I felt strongly with my classical stuff that it would appeal to my peer group,
but when it was performed in the traditional classical setting most of the
audience would be twice my age – there’s nothing wrong with that, but it seemed
a real shame that my friends weren’t there. That was a big motivator in getting
Nonclassical going – just thinking you’ve got to present classical music like
other music, in a more day to day approach, and for me that seemed pretty
obvious. If you’ve put a lot of work into composing a piece and rehearsing it,
then to have only one performance is criminal.”

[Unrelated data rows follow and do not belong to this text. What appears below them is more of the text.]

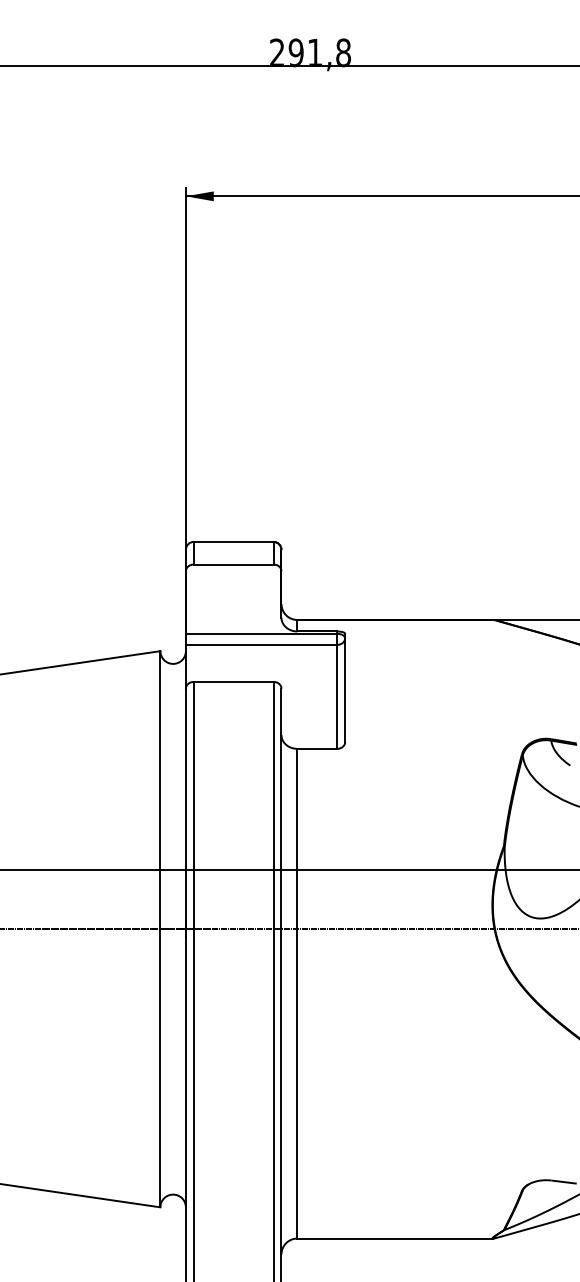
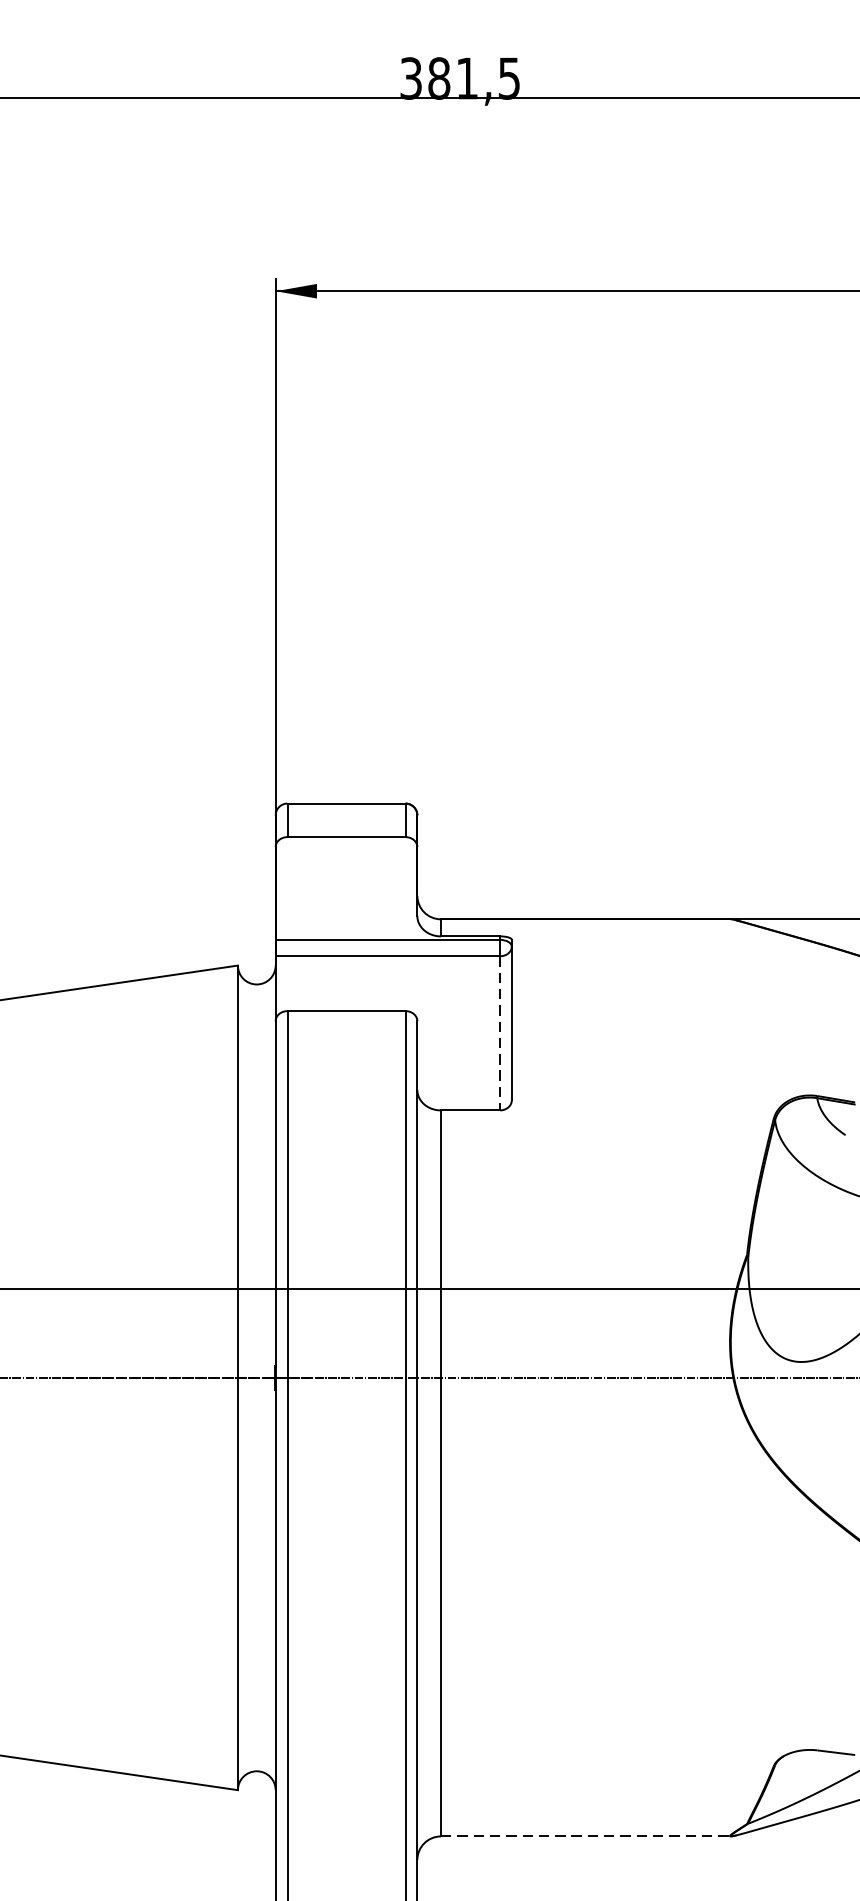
text: (310, 52) -> (460, 77), 291,8 -> 381,5
line: (337, 696) -> (500, 1032), solid -> dashed
line: (395, 1238) -> (586, 1836), solid -> dashed

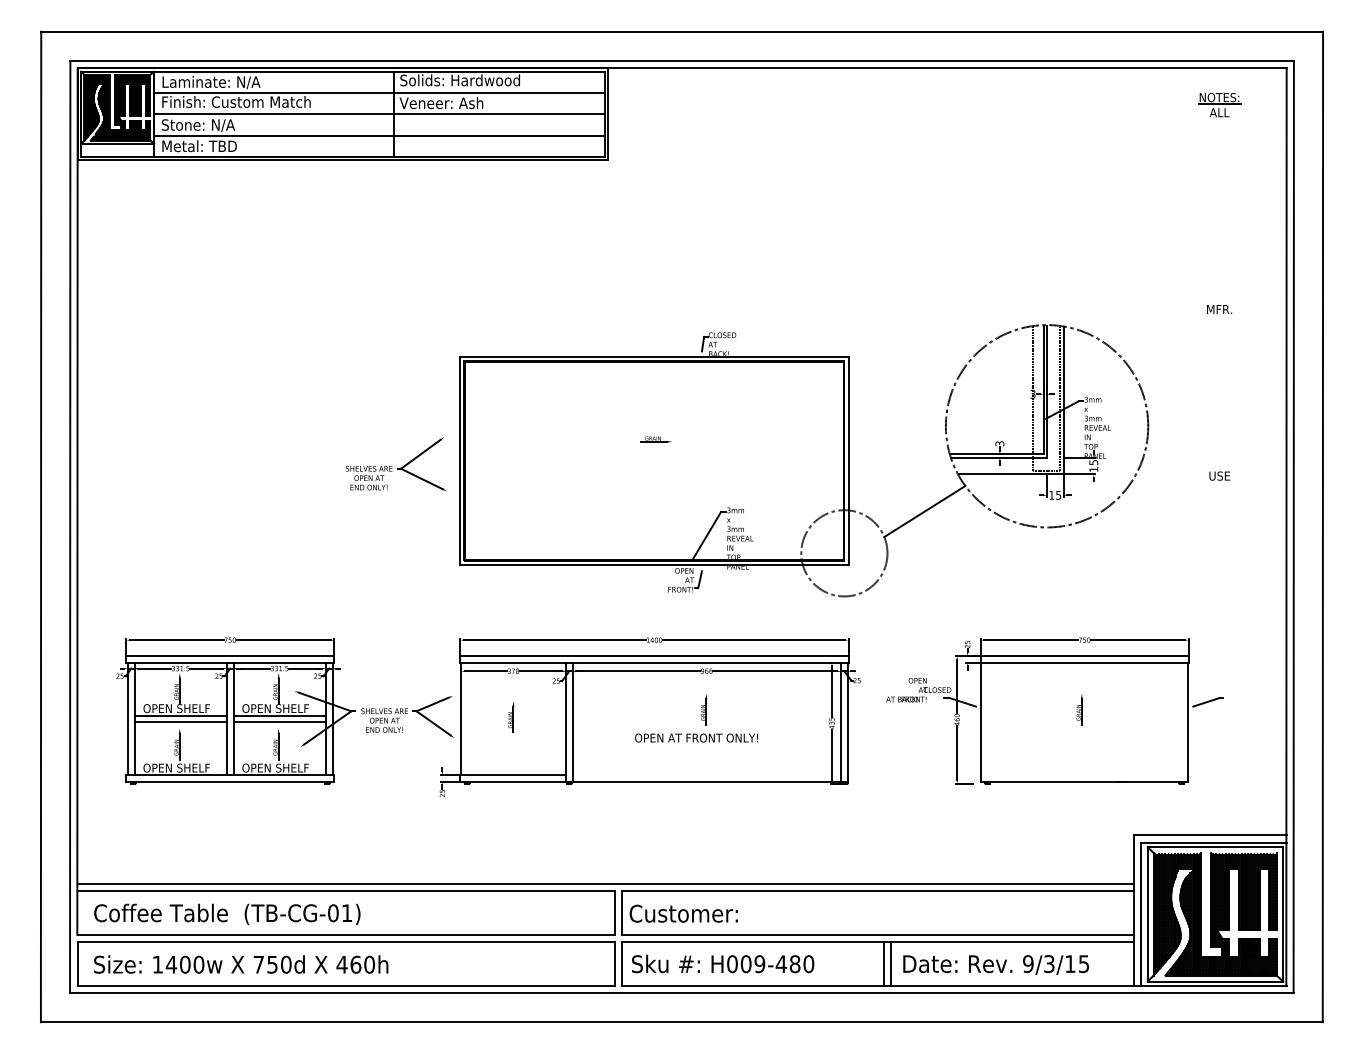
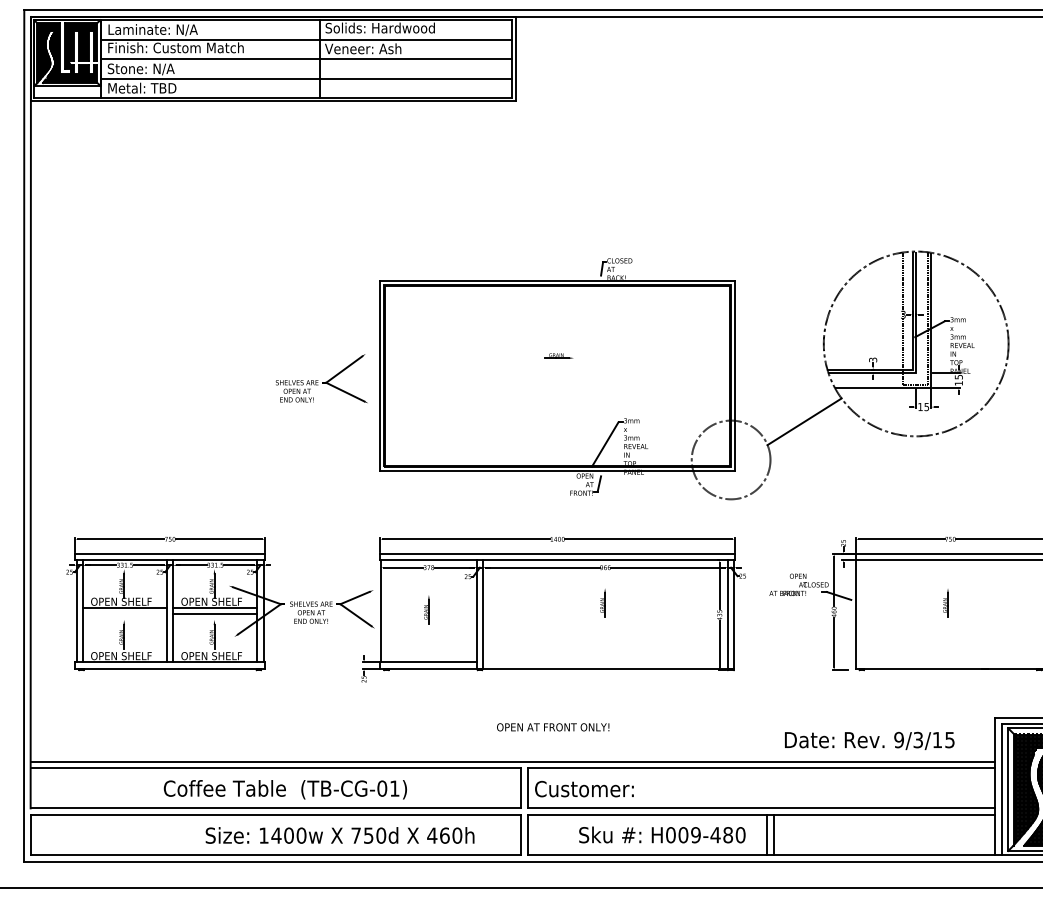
line: (180, 722) -> (124, 614), removed
text: (696, 737) -> (553, 726), moved
text: (227, 914) -> (285, 789), moved
text: (723, 963) -> (662, 834), moved
text: (241, 964) -> (340, 835), moved
text: (995, 964) -> (869, 740), moved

His Concerto for Turntables is likely to
have a great many more performances now that it is on the Ten Pieces list; and
Prokofiev has his work cut out with a string of commissions, including more
concertos – a favourite medium, he says – and more works involving dance and
drama. He has also been asked to add some new musical creatures to the Carnival
of the Animals by Saint-Saëns and is trying to decide which to pick. I’m about
to suggest a cat – when I remember that possibly the most famous cat in musical
history is grandpa Prokofiev’s, in his perennial childhood favourite, Peter and
the Wolf. “Probably a no-go area,” Gabriel smiles.